### [Texte à lire]
■ ■ ■ ■ ■
Dans cette galerie de rêves où rien ne nous est étranger et où tout, pourtant, finit par devenir étrange, je rangerai par exemple ces scènes domestiques d’une banalité remarquable, s’accomplissant dans les tours et détours familiers d’une maison dont, au moment de rouvrir les yeux seulement, nous nous avisons soudain que nous ne l’avons jamais connue, jamais habitée. Je mettrai aussi en bonne place ces conversations amicales, ces gestes affectueux, et parfois même ces besognes assez sérieusement sensuelles, qu’au creux du sommeil nous accomplissons avec des êtres forcément chers – lesquels, une fois qu’on nous a arrachés aux épaisseurs de la nuit, nous apparaissent enfin en pleine lumière pour ce qu’ils sont, c’est-à-dire de parfaits inconnus, de purs personnages, visages et corps de fiction. Je pense à ces dialogues et à ces commerces intimes, parés du plus inébranlable naturel, que dans les replis de notre âme endormie nous entretenons parfois avec de proches défunts, ou à ces caresses que nous administrons à un chat savamment enroulé sur nos genoux, et qui n’est autre que le compagnon à poils de notre verte jeunesse parti en poussière depuis des lustres. }

{ 4- Mais il y a mieux – car plus déconcertant encore. Je pense à ces rêves supérieurement ingénieux qui, non contents de composer ce genre de micro-récits et de figures à partir d’éléments empruntés à nos existences prétendument vraies, se plaisent encore à en associer plusieurs, à les entremêler, pour tisser des histoires en forme de cadavre exquis où le plausible s’abouche avec le déboussolant. Et c’est ainsi qu’au gré d’une traversée de la nuit, on se retrouvera attablé à la terrasse criante de réalisme d’un café imaginaire, à deviser de sujets plus ou moins graves ou dérisoires avec un aïeul trépassé depuis trente ans, mais figé dans les traits de sa jeunesse, une collègue de bureau endossant le rôle d’une grande sœur qu’on n’a jamais eue, et tel vendeur de légumes du marché dominical, s’exprimant là par sentences et postulats comme un livre de philosophie.
■ ■ ■ ■ ■
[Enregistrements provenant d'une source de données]
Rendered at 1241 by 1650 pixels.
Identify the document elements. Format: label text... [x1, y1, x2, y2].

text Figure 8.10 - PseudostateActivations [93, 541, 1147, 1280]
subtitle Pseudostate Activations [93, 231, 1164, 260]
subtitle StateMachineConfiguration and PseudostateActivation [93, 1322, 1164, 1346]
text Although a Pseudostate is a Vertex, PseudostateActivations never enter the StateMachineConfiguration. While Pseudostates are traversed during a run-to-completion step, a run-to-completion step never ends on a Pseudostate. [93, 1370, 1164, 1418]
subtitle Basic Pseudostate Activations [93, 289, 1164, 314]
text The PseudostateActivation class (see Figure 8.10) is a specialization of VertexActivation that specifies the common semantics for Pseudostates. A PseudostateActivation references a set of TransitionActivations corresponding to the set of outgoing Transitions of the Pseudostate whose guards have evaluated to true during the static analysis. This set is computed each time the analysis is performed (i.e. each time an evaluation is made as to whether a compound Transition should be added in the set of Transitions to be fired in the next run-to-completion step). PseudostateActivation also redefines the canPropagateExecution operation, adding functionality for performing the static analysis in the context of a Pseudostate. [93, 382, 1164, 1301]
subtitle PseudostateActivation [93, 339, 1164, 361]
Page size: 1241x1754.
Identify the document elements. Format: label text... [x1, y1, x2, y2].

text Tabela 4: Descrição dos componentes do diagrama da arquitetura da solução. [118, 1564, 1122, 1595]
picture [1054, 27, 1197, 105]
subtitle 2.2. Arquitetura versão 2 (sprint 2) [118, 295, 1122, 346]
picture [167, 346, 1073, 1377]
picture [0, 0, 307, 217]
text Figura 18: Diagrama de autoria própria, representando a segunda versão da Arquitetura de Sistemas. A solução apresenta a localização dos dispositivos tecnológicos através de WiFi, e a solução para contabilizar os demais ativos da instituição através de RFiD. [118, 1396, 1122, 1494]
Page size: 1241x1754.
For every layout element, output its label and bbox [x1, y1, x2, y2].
■ ■ ■ ■ ■
Traduisez en anglais la phrase « Mais il y a mieux – car plus déconcertant encore. », tirée du texte sur les rêves.

### [Réponse]
But there is better – for it is more disconcerting still.